> Excerpt to read:
---------------
Monday, June 30, 2014

Yoga Class Registration at NYU!

Photo by Najmat
It's registration for Summer II Monday/Wednesday Yoga classes at the Palladium Gym.  This class will begin on Monday, July 7 and will run through Wednesday, August 6.  (Thursday classes meet once a week through August 7).

The specific course information:
PLD 350.1 Hatha Yoga M/W 5:30-6:25 pm
In-Person Registration at Coles Gym: Wednesday, July 2nd 12:00 noon-8:00 pm
On-Line Registration:  Wednesday, July 2nd 12:00 noon-8:00 pm
Online Registration link: https://recreationregistration.nyu.edu/Start/Start.asp

Thursday, March 13, 2014

Julian Barnes at Le Poisson Rouge (with pianist Angela Hewitt)

A beautiful show at LPR. I only wanted to hear more of Barnes' own work.  He read from his beautiful story based on Sibelius' life, "The Silence." Musicians in the audience (there seemed to be many) got the music jokes.  I guess, "Only God composes in C major." (Who knew?) Hewitt followed his story with Sibelius' Romance in D-flat Minor (Op. 24, No. 9). Another great piece was from Turgenev's "Fathers and Sons" with Hewitt playing Mozart's Sonata in C minor.

Best way to endure another winter chill in NYC.

Wednesday, March 12, 2014

New story in "Sequestrum" Magazine

Artwork from Sequestrum.org
I'm honored to have a short-short story "If Love is an Idea" published in the very new, curated online journal Sequestrum(.http://www.sequestrum.org) The artwork throughout the site is striking and reflective. "Sequestrum" means "a necrotic bone fragment, separate from standard skeletal structures." I look forward to seeing where this journal goes!

Reading Freud's "Dora" as Fiction

Ellen Gallagher's "Odalisque" 2005 considers the "male gaze" in psychotherapy. 
Last night, I attended a first class on "Freud as Fiction" led by novelist Sheila Kohler at the Center for Fiction. We're exploring five of Sigmund Freud's famous case studies through the lens of "fiction."  I'm new to reading Freud, aside from the comic references and parodies of my readings of Freud in Nabokov, who famously refers to Freud as the Viennese witchdoctor.
---------------
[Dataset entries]
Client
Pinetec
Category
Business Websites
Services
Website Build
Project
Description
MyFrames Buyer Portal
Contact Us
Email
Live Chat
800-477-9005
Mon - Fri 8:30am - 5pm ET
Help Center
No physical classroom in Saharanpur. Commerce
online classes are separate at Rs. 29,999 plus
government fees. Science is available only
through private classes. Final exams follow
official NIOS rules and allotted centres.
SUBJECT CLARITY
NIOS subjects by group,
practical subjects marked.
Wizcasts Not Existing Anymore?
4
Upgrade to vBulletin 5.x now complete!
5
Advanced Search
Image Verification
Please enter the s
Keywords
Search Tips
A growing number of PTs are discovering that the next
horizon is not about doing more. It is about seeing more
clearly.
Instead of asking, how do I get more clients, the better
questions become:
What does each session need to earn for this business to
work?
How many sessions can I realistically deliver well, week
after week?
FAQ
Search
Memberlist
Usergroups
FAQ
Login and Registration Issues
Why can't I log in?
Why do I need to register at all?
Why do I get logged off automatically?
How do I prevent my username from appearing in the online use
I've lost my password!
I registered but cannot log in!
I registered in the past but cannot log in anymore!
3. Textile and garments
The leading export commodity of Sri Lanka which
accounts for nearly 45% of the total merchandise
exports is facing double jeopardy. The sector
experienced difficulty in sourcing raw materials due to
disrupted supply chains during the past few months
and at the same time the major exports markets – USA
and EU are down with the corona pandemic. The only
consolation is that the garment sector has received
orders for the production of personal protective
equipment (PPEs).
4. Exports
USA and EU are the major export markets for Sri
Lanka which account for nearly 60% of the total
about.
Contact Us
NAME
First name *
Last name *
---------------
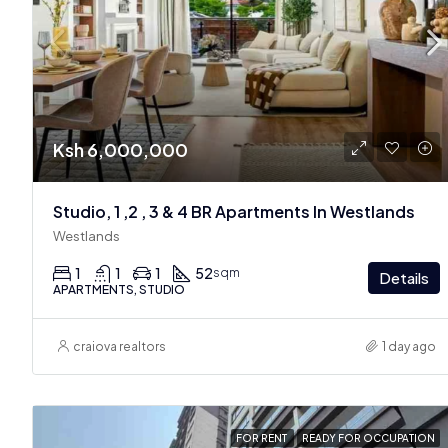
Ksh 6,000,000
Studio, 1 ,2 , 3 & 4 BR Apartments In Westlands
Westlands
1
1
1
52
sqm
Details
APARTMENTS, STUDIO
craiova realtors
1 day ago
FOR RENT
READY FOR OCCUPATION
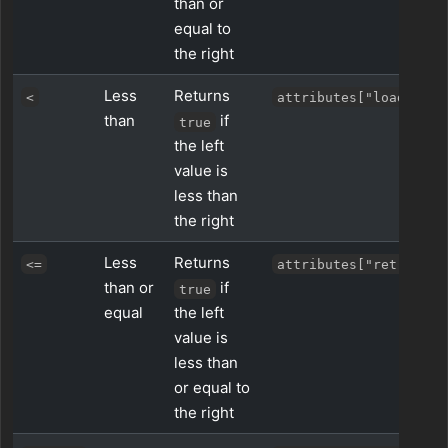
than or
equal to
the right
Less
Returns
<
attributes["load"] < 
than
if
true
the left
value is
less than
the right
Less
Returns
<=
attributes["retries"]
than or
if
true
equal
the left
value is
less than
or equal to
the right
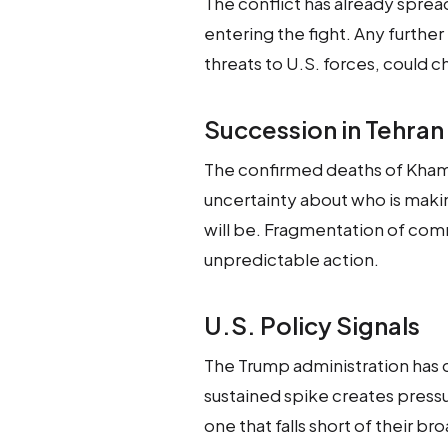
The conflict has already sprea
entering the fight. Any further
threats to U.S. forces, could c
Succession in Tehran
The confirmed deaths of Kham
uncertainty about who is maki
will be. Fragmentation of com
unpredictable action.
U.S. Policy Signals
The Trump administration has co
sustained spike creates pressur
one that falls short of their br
---------------
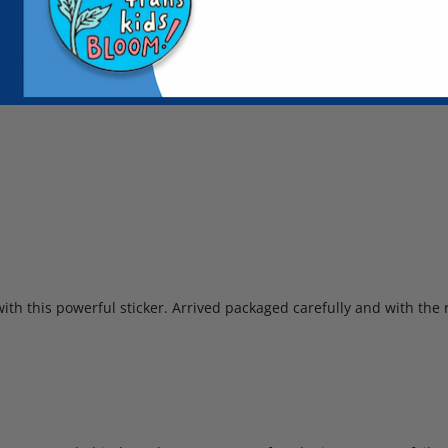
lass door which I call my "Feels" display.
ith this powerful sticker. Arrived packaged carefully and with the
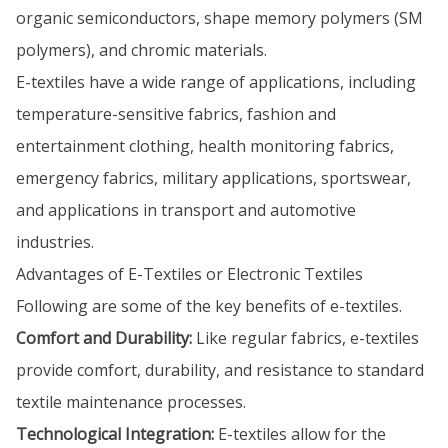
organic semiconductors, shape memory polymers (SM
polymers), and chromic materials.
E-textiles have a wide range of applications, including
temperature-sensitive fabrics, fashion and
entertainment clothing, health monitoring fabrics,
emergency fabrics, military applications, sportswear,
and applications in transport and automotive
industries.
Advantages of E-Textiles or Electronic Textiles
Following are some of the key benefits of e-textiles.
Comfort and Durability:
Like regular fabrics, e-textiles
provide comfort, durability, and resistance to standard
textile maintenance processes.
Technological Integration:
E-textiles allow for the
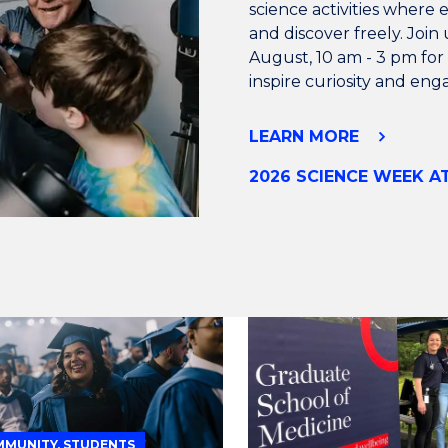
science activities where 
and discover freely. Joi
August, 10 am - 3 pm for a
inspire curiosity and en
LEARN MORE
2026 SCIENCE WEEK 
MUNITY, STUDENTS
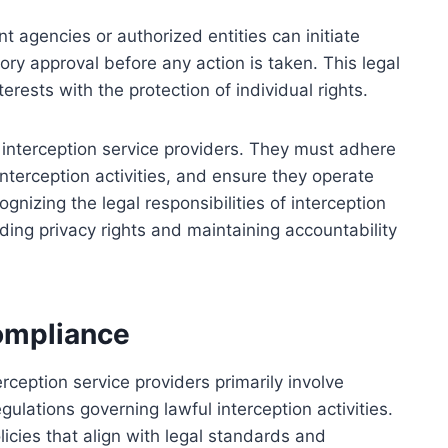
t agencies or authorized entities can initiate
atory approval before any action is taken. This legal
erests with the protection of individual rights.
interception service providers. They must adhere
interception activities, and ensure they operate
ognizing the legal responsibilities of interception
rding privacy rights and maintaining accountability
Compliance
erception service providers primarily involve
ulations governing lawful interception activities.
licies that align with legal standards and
---------------
> Questions to answer:
1. Answer these questions about the blog excerpt that comes before the data:
(a) On which days and at what time does PLD 350.1 Hatha Yoga meet?
(b) Which Sibelius piece did Hewitt play after Barnes read his story?
(c) Who leads the class on "Freud as Fiction"?
2. Pick up the blog excerpt about reading Freud as fiction, shown above the data, from its last sentence and keep writing.

> Answers by item:
1.
(a) Monday and Wednesday, 5:30-6:25 pm.
(b) Romance in D-flat Minor (Op. 24, No. 9).
(c) Novelist Sheila Kohler.

2.
Last night's text was Dora: A Case of Hysteria. During my reading before class, I noticed a (truly minor) glimpse of the fascination with the "East" that dominated literary and cultural circles of the era (1905).  On page 7 of my Touchstone edition, Freud lists (with self-conscious literary flair) reasons why his case study of "Dora" is incomplete, concluding: "In the face of the incompleteness of my analytic results, I had no choice but to follow the example of those discoverers whose good fortune it is to bring to light of day after their long burial the priceless through mutilated relics of antiquity.  I have restored what is missing, taking the best models known to me from other analyses; but like a conscientious archaeologist, I have not omitted to mention in each case where the authentic parts end and my constructions begin. 

His main point in using this metaphor is "incompleteness."  While this minor aside could have been referencing any number of archaeological locations (my gut says East), what strikes me as relevant is the power of who gets to "preserve" and shape the standing narrative.  Unlike the earlier archeologists Freud compares himself to (and/or because he is "unburying" a person within his own culture), Freud more ably recognizes the vulnerability of his subject enough to at least state he wants to be sensitive and "conscientious," to not let his conjectures overshadow the "authentic" realities of the case.  (Authenticity is such a pet term for Orientalists). Yet, part of Kohler's lively discussion at the CFF considered how Freud's narrative framing and his presumed integration of "fact" and "conjecture," reveal a great deal more of Freud's own anxieties and habits are revealed his presumed "case study" of Dora. (I kept thinking, also, of Boswell and Johnson.)

In the text, Freud states that part of his goal in writing Dora is to build credibility for his previously published dream theory.  Freud, like the archeologists he mentions, is unable to see the whole partly because his own ambition is too visible.  While much is gained  by his trying, how much should the subject pay?

What I took from reading this text and the discussion is a new glimpse of Freud (the man and the habits of newly invented practice) and a glimpse into power structures of men and women and children in turn-of-the-century Vienna.  Like the classic Orientalists  and despite Freud's supposedly earnest intent, the bias and limitations of time and place shaped what Freud could see; and we as readers (who provide one more layer of this gaze at poor Dora) are equally bound by the limitations of 2014.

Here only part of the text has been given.